The Montreal conference has been a long time in the making, as the CBD agreed to adopt a new framework in 2020 back in 2010 in Nagoya, Japan.

The previous strategic plan for biodiversity, and its accompanying Aichi targets, oversaw the 2011-20 period, but insufficient progress in reaching those targets has led to the plan to be considered a failure.

The Aichi targets have, however, formed a good starting point for post-2020 negotiations, with several lessons learned along the 12-year journey, and many of the same targets leaking into the draft GBF.

It is now broadly recognised, for example, that better monitoring, reporting, and accountability frameworks are needed for any goals set.

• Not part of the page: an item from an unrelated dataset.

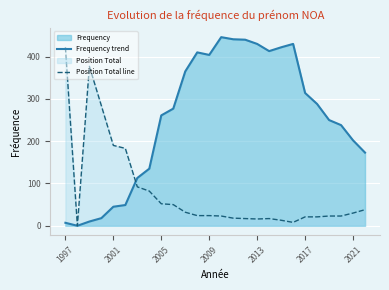

List the series in order of their overall mean, lowest first.

Position Total line, Frequency trend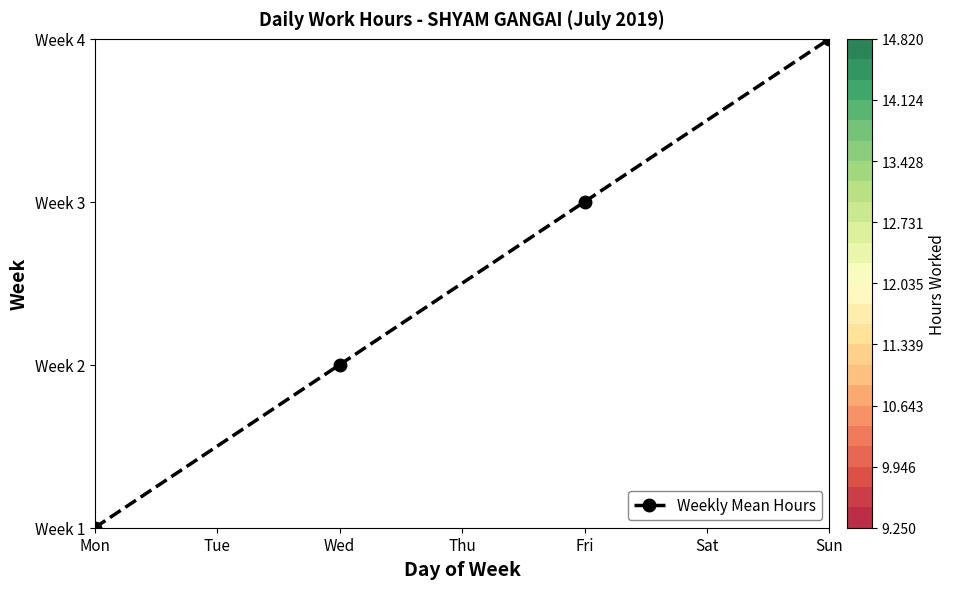

What is the approximate value at Wed?

1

But progress has been painfully slow in developing the draft GBF text, with COP15 delayed because of the coronavirus pandemic and “Part 1” of the talks having taken place virtually in October last year.

Since then, open ended working groups have attempted to advance the draft text, including during a three-day pre-COP session that ended Monday.

“The current draft still has a lot of brackets, so we need the negotiators to discuss and agree to remove those brackets,” said Elizabeth Maruma Mrema, executive secretary to the UN CBD.

Given divergent views on a number of issues, little progress was achieved during these recent working group meeting, meaning that the draft GBF will be passed on to COP15 heavily bracketed with many contentious issues unresolved.

“I have personally to admit that I don’t feel the delegates went as far as we had expected … They need to focus on the end goal … and first we need compromise on all targets,” Maruma Mrema said.

“Flexibility, compromise, consensus. It doesn’t mean that at the end of the day, each country will get 100% of what they wish to get,” she added.

FINANCE

The issue of biodiversity finance will also be key to a successful outcome, including how rich countries can provide more support to the Global South.

“With agreement on the plan, it will need to be delivered in full and urgently and across all of society,” said Inger Andersen, executive director of the UN Environment Programme.

“And that means agreeing here, at this COP, on sufficient resources, and on ensuring greater transparency in progress,” she added.

Financial commitments as well as the thorny issue of benefit sharing are two of the key reasons that the US failed to ratify the CBD in the 1990s, with Republicans noting inadequate protection of intellectual property rights and financial implications as key barriers.